Being relieved, the cashier hearing the 911 operator come on the line asking what the emergency was, simply said that he wasn't going to die if he just hit the total button and hung up the phone.
The cashier quickly hit the total button and the display read $0.00 due.
Having read the sign stating a carton of milk was 100% free, Johnny realized that the total in front of him was the tax he had to pay. He pulled out his wallet and searched for a Zero dollar bill. Being out of those, he searched his pocket for a Zero cent coin. Not having one of those either and knowing if he returned home without milk his punishment would be an unbearable 48 hour period without his 52" flat panel TV and his Wii, grabbed the milk and ran out of the store, once again remember his parents telling him to take something free by any means.
The cashier, leaving the register drawer open, ran after Johnny yelling, "You owe me zero dollars!" and other curse words I can't type here.
- Johnny's parents were so proud of him for not having to pay the tax on the milk.
- Being alone in the store, United Health Care's CEO couldn't figure out how to get the coffee out of the machine into the paper cup, realized this was why he had a college educated assistant, and started to head towards his limousine. Walking past the counter he noticed the registrar drawer open. Not even looking to see if anyone was around, reached into the drawer and pulled every bill and coin out. With a big smile on his face he walked out the front door where his chauffeur opened the limo door so he could get him. Being proud of himself for rescuing the cash from having to be around any of the 307,242,604 people his company was planning on ripping off, he felt like being generous. He gave the elegantly tux clad wearing chauffeur a 5 dollar bill saying, "The midnight shift maid told my wife she can feed her entire family for a day on $5 in your people's neighborhood." The chauffeur said, "Thank you sir" closed the door and walked around to the drivers door saying to himself 'Pas étonnant que nous ne voulons pas que ces gens dans notre pays!' (Translated to: 'No wonder we don't want these people in our country!')
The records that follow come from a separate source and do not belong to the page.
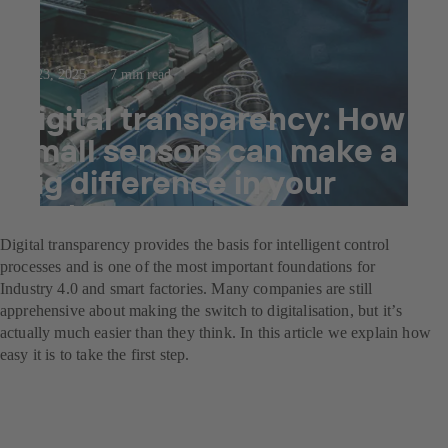
Jul 23, 2025
7 min read
Digital transparency: How
small sensors can make a
big difference in your
system
Digital transparency provides the basis for intelligent control
processes and is one of the most important foundations for
Industry 4.0 and smart factories. Many companies are still
apprehensive about making the switch to digitalisation, but itʼs
actually much easier than they think. In this article we explain how
easy it is to take the first step.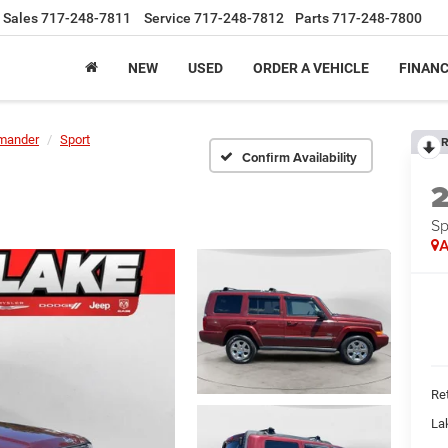
Sales
717-248-7811
Service
717-248-7812
Parts
717-248-7800
NEW
USED
ORDER A VEHICLE
FINAN
mander
Sport
R
Confirm Availability
Sp
A
Ret
La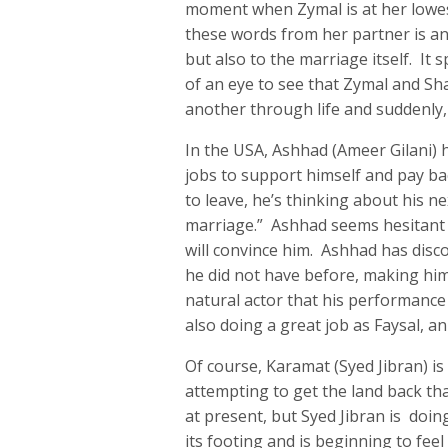
moment when Zymal is at her lowest
these words from her partner is an 
but also to the marriage itself. It sp
of an eye to see that Zymal and Sh
another through life and suddenly, 
In the USA, Ashhad (Ameer Gilani)
jobs to support himself and pay ba
to leave, he’s thinking about his n
marriage.” Ashhad seems hesitant at
will convince him. Ashhad has disc
he did not have before, making him
natural actor that his performance
also doing a great job as Faysal, an
Of course, Karamat (Syed Jibran) is
attempting to get the land back th
at present, but Syed Jibran is doin
its footing and is beginning to feel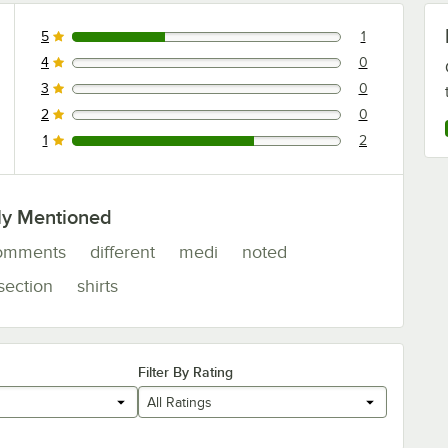
5
1
1 reviews rated this 5 out of 5 stars.
4
0
0 reviews rated this 4 out of 5 stars.
3
0
0 reviews rated this 3 out of 5 stars.
2
0
0 reviews rated this 2 out of 5 stars.
1
2
2 reviews rated this 1 out of 5 stars.
ly Mentioned
omments
different
medi
noted
section
shirts
Filter By Rating
All Ratings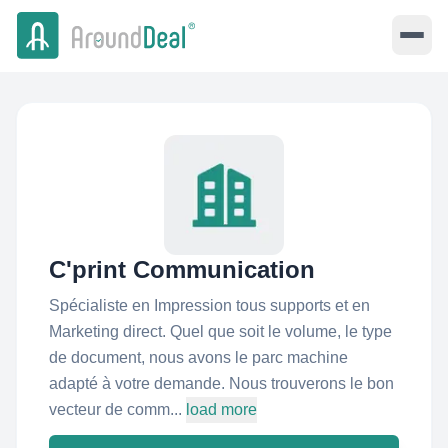
C'print Communication
Spécialiste en Impression tous supports et en
Marketing direct. Quel que soit le volume, le type
de document, nous avons le parc machine
adapté à votre demande. Nous trouverons le bon
vecteur de comm...
load more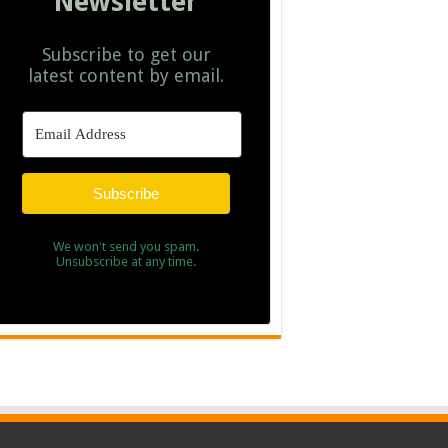
Newsletter
Subscribe to get our
latest content by email.
Subscribe
We won't send you spam.
Unsubscribe at any time.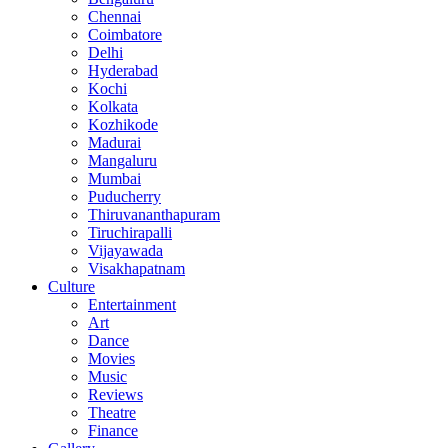
Chennai
Coimbatore
Delhi
Hyderabad
Kochi
Kolkata
Kozhikode
Madurai
Mangaluru
Mumbai
Puducherry
Thiruvananthapuram
Tiruchirapalli
Vijayawada
Visakhapatnam
Culture
Entertainment
Art
Dance
Movies
Music
Reviews
Theatre
Finance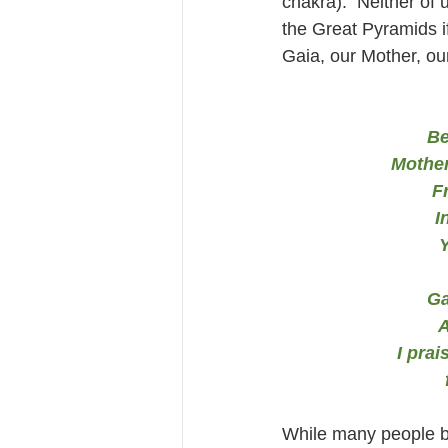
chakra).  Neither of 
the Great Pyramids 
Gaia, our Mother, ou
Be
Mother
F
I
Y
Ga
A
I prai
While many people bi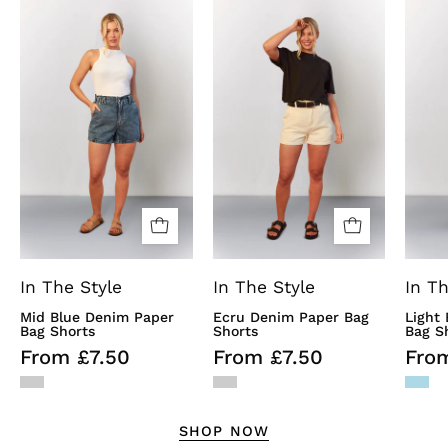
Mid
Ecru
Blue
Denim
Denim
Paper
Paper
Bag
Bag
Shorts
Shorts
In The Style
In The Style
In Th
Mid Blue Denim Paper
Ecru Denim Paper Bag
Light
Bag Shorts
Shorts
Bag S
From £7.50
From £7.50
Fro
SHOP NOW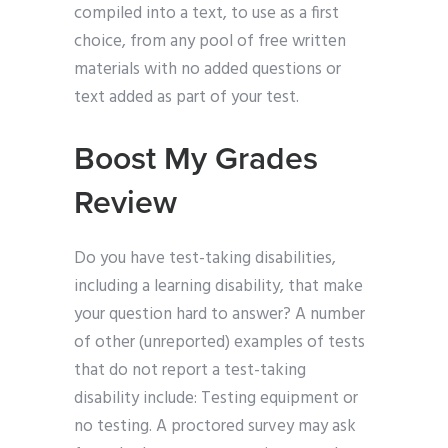
compiled into a text, to use as a first
choice, from any pool of free written
materials with no added questions or
text added as part of your test.
Boost My Grades
Review
Do you have test-taking disabilities,
including a learning disability, that make
your question hard to answer? A number
of other (unreported) examples of tests
that do not report a test-taking
disability include: Testing equipment or
no testing. A proctored survey may ask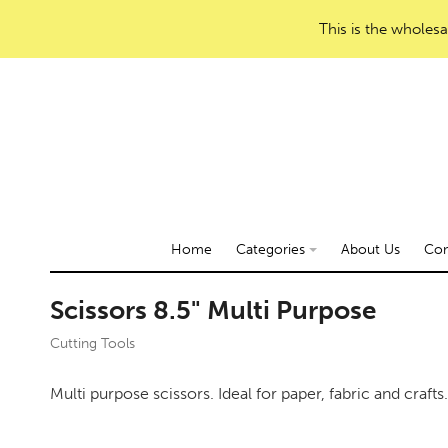
This is the wholesa
Home
Categories
About Us
Con
Scissors 8.5" Multi Purpose
Cutting Tools
Multi purpose scissors. Ideal for paper, fabric and craft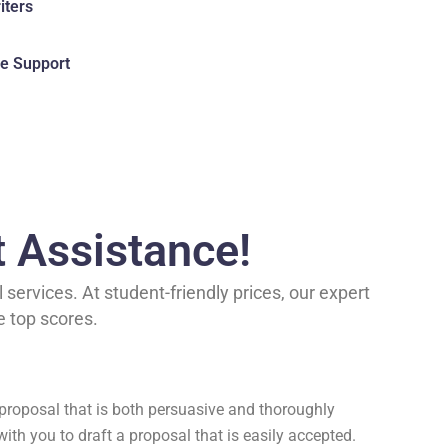
iters
e Support
t Assistance!
services. At student-friendly prices, our expert
e top scores.
a proposal that is both persuasive and thoroughly
with you to draft a proposal that is easily accepted.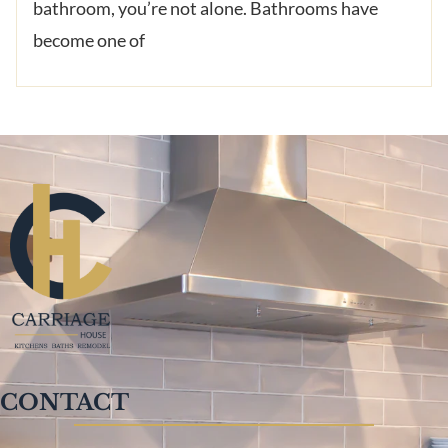
bathroom, you’re not alone. Bathrooms have
become one of
CONTACT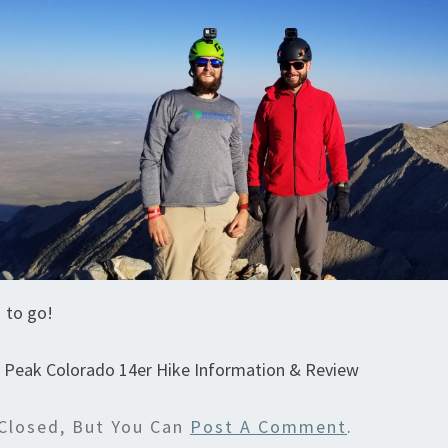
 to go!
r Peak Colorado 14er Hike Information & Review
Closed, But You Can
Post A Comment
.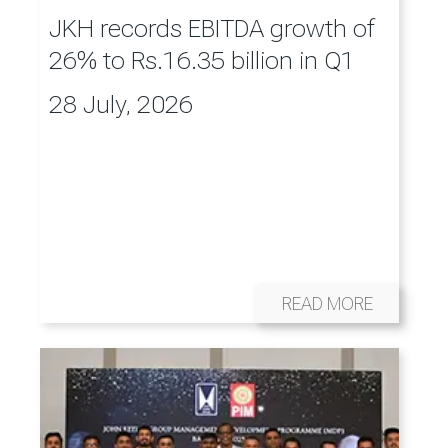
JKH records EBITDA growth of
26% to Rs.16.35 billion in Q1
28 July, 2026
READ MORE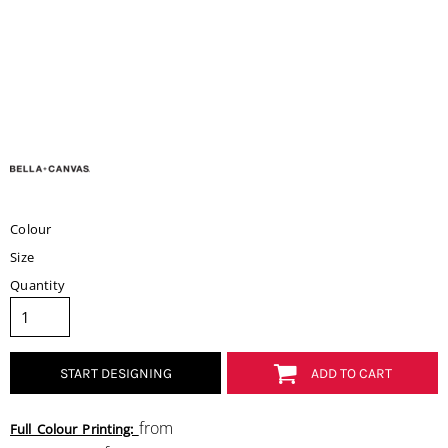
Colour
Size
Quantity
START DESIGNING
ADD TO CART
from
Full Colour Printing: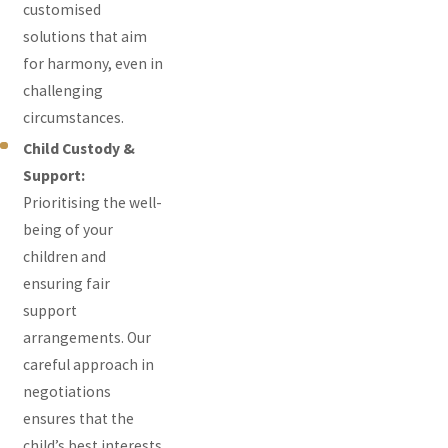
customised
solutions that aim
for harmony, even in
challenging
circumstances.
Child Custody &
Support:
Prioritising the well-
being of your
children and
ensuring fair
support
arrangements. Our
careful approach in
negotiations
ensures that the
child’s best interests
- The cashier returning to the store and finding an empty register panicked and filled the drawer with cheeze wiz, assuming the manager wouldn't notice the difference in weight. He is now serving a 60 day sentence having been found guilty of a law in Carmel that states, "A man can’t go outside while wearing a jacket and pants that do not match." He should taken off his 7-11 smock before running after Johnny.
A: True or False?
Yes I know this isn't exactly on topic, but it's no more off topic than Looey's reply is inaccurate.